Media

Rachel Maddow Returns to Five Days a Week After Ratings Crisis

BACK TO WORK

The MSNBC host pulls in double Alex Wagner’s ratings and will be on all week for Trump’s first 100 days in office.

Rachel Maddow
Getty Images

Rachel Maddow will return to hosting her MSNBC show five nights a week through President Donald Trump’s first 100 days as her network wrestles with ratings woes, it was announced Monday.

The full week for Maddow will start on Tuesday Jan. 21, the day after Trump’s inauguration.

Alex Wagner, who had broadcast for the 9 p.m. hour Tuesday through Friday with Alex Wagner Tonight, will instead begin a reporting tour across the U.S. examining the effects of Trump’s early policies. Both shows will return to their normal schedule on May 1, the network said.

Maddow is critical to the network’s success. Wagner’s show pulls in less than half the number of viewers Maddow reaches, Nielsen data shows.

MSNBC president Rashida Jones, said the move was a response to “the moment we’re in,” which, “requires us to cover the early days of the new administration from all over the country.”

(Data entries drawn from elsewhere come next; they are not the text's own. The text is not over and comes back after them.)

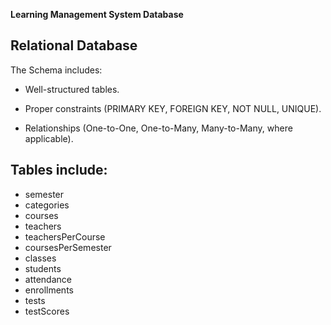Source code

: **Learning Management System Database**

## Relational Database
The Schema includes:
- Well-structured tables.

- Proper constraints (PRIMARY KEY, FOREIGN KEY, NOT NULL, UNIQUE).

- Relationships (One-to-One, One-to-Many, Many-to-Many, where applicable).

## Tables include:
- semester
- categories
- courses
- teachers
- teachersPerCourse
- coursesPerSemester
- classes
- students
- attendance
- enrollments
- tests
- testScores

The move comes as the 9 p.m. slot on the network has flailed since the 2024 election. Maddow’s ratings were down by 43 percent in the weeks following Trump’s win, and while the network’s ratings steadily trickled up, her Jan. 6 broadcast was still down 26 percent from her October average.

MSNBC’s ratings have steadily trickled up since a post-election exodus saw Maddow plunge to her lowest ratings in nearly 10 years, netting just 86,000 in the advertiser-coveted 25-54 demographic two weeks after Trump’s win. Maddow also saw six weeks of ratings below 1.5 million viewers after the election, down almost a million viewers from her 2.4 million average in November 2023. The network saw its primetime ratings in November decline by 22 percent from October, though it was still up over CNN.

While post-election ratings dips are fairly standard, and MSNBC and Maddow’s ratings have slowly trickled upward since the holidays, her Jan. 6 total of 1.61 million viewers (117,000 viewers in the demo) is still down from her January 2024 average of 2.2 million viewers. The total was, however, her highest showing since before the election.

The shift follows a November report that Maddow’s $30 million salary was cut by $5 million last fall as part of a five-year contract renewal.

Rachel Maddow and Hillary Clinton.
"The Rachel Maddow Show" will resume airing five nights a week for the first 100 days of the Trump administration. Mackenzie Calle/MSNBC/NBCU Photo Bank/NBCUniversal via Getty

The $30 million mega-salary, which rivaled few in the industry, shocked observers at the time, with many unsure how an anchor could pull in a high figure while only hosting one night a week. (Maddow filled the rest of her schedule with various podcasts, books, and documentaries.)

Still, last year’s salary cuts and ratings decline indicate MSNBC expects her to put in the screentime to earn her high pay in an era of talent cost-cutting. Maddow re-signed with NBCUniversal’s Cesar Conde, who had approved the $30 million deal in 2021, months before SpinCo CEO Mark Lazarus took over MSNBC and CNBC.

Rachel Maddow.
Maddow reportedly saw her pay decrease by $5 million last year. Charles Sykes/Bravo via Getty Images

The shift also comes as MSNBC recalibrates itself as part of Comcast’s spun-off SpinCo, which has seen multiple anchors take pay cuts in recent months and NBC stalwart Andrea Mitchell prepare to leave her show after the inauguration.

Maddow has been the network’s focal point for years, often anchoring its special coverage and becoming a resource for viewers outraged by Trump’s tirades. Situating her in her slot for five nights a week in Trump’s first 100 days—at least—potentially gives the new company and Lazarus new ratings wins to tout as it completes the spinoff process.